A. The MacSyView web-browser based application allows the visualization of MacSyFinder's output file “results.macsyfinder.json”. B. MacSyView displays the list of systems available in the results file. The user picks a system to visualize by clicking on it in the list. C. The page displaying the system is made of a header, and three panels. The header allows to select another input file, or to go back to the list of systems. It displays information on the system that is being visualized. The first panel shows how the detected system fits the model compliance in terms of its components. Boxes represent the number of each mandatory, accessory, and forbidden components. A tooltip gives the name of the component when the mouse hovers a box. Component boxes can be sorted by decreasing number of components. The second panel shows the genetic context of the system (as transcribed from the input fasta file), with components drawn to scale. When the mouse hovers a box, a tooltip displays information on the corresponding component, including scores of the Hmmer hit. This view can be exported as a SVG file for drawing purposes (tools circled in red). The third panel gives detailed information on the components of the system.
Figure 3
Figure 3. Functioning of MacSyFinder.
A. The user launches MacSyFinder to detect macromolecular systems A and B (example of Fig. 1). System-specific parameters are read from the corresponding XML definition files. This includes the list of the components of the systems and the corresponding HMM profiles. Other detection parameters are picked by order of priority: on the command-line, in the configuration file, and in the XML files. Sequences are indexed with the “formatdb” or “makeblastdb” tools for similarity search with the Hmmer program. MacSyFinder runs (optionally in parallel) the Hmmer searches on a non-redundant list of components' profiles. If the sequence dataset is “unordered” MacSyFinder only outputs the hits and the components detected for each type of system. B. Step #1: the co-localization criterion can be used in the ordered datasets. It involves clustering the hits separated by less than D protein-coding genes. The components described as “loner” in the XML definition files can be at any distance from other components. Step #2: the components of each cluster are used to fill the occurrences of the systems. Depending on the quorum, a cluster can describe a “full” system, or a “scattered” system. Step #3: clusters with components belonging to more than one system are split in unique systems and then re-directed separately to step #2.
Figure 4
Figure 4. Simplified operon organization of the three major types and ten subtypes of CRISPR-Cas systems.
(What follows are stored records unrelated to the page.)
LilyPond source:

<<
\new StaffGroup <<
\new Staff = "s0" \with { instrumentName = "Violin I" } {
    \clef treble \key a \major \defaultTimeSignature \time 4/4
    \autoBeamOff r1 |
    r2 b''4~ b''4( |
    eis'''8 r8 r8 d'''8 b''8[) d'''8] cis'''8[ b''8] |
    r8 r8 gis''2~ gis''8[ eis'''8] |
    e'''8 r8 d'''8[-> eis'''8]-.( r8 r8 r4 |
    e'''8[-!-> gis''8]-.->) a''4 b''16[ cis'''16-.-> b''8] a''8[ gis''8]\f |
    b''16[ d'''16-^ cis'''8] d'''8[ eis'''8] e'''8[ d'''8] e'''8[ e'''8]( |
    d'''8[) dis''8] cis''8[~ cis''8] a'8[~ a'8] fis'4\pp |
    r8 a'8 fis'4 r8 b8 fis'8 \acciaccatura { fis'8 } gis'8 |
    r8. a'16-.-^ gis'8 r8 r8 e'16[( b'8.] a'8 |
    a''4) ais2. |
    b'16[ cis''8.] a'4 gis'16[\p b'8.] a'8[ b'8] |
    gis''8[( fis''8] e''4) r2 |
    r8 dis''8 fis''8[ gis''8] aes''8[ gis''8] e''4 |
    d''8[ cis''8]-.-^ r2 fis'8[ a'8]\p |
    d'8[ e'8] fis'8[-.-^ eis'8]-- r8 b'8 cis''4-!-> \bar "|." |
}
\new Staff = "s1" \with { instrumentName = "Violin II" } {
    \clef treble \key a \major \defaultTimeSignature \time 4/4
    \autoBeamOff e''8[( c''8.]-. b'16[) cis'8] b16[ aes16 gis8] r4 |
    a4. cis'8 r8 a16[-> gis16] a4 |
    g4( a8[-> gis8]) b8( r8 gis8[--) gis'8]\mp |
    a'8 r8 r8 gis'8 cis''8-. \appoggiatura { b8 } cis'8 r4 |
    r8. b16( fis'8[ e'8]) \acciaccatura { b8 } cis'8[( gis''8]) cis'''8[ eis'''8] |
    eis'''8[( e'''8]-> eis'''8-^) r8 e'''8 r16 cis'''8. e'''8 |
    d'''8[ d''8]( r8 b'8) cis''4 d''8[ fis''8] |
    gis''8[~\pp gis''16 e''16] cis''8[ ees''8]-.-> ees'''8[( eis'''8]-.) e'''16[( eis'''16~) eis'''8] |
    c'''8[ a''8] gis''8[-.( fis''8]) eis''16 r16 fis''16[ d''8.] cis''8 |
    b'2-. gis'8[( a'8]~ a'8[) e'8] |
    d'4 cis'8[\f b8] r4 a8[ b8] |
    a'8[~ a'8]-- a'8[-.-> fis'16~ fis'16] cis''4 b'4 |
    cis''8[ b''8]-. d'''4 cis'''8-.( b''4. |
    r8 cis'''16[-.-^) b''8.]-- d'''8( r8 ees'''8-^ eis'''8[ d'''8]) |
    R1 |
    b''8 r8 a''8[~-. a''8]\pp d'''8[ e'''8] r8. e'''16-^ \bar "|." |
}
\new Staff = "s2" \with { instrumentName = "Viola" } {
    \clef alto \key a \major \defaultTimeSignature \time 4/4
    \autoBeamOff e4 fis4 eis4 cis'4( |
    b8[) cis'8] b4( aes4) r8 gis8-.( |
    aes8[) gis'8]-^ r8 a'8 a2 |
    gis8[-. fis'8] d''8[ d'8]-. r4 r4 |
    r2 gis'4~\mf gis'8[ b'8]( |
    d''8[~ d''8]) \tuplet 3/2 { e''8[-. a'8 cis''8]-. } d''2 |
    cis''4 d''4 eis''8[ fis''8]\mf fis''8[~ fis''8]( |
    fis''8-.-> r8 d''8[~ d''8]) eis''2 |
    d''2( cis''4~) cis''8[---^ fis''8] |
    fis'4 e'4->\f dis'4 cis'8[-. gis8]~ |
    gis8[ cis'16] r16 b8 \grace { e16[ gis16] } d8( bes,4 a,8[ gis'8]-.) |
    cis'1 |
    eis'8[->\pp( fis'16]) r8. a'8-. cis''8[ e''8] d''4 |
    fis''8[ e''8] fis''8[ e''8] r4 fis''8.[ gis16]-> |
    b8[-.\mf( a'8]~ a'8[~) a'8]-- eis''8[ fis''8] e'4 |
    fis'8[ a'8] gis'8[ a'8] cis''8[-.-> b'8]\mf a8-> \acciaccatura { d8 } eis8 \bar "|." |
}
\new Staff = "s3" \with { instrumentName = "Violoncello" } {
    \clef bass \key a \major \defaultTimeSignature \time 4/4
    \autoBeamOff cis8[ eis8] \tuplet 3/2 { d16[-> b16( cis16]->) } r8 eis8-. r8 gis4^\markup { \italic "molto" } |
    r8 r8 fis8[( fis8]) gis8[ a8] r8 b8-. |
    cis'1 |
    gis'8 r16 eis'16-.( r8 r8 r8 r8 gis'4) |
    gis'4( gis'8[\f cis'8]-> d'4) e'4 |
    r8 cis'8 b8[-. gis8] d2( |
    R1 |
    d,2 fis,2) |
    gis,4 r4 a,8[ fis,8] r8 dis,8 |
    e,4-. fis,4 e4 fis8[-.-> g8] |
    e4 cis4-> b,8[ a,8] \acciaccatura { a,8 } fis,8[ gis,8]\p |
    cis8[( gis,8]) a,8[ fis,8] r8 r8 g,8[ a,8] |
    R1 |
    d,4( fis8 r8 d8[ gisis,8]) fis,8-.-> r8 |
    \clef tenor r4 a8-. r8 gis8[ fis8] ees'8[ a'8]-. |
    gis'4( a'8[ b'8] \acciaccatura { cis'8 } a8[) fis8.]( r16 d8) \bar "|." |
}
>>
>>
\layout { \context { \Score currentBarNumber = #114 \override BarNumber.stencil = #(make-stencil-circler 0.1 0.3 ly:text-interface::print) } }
Each cas gene family is indicated with a distinct colour, those specific to a subtype are in white. Only the main cas gene families are represented.
Figure 5
Figure 5. Frequency of co-occurrence between Cas proteins present in clusters detected with the general model (left) and the subtyping models (right).
Each matrix was normalized by the maximum of each column. The higher the frequency is, the warmer the colour is: the red diagonal corresponds to a 100% co-occurrence. Only frequencies above 1% were represented, others are in grey.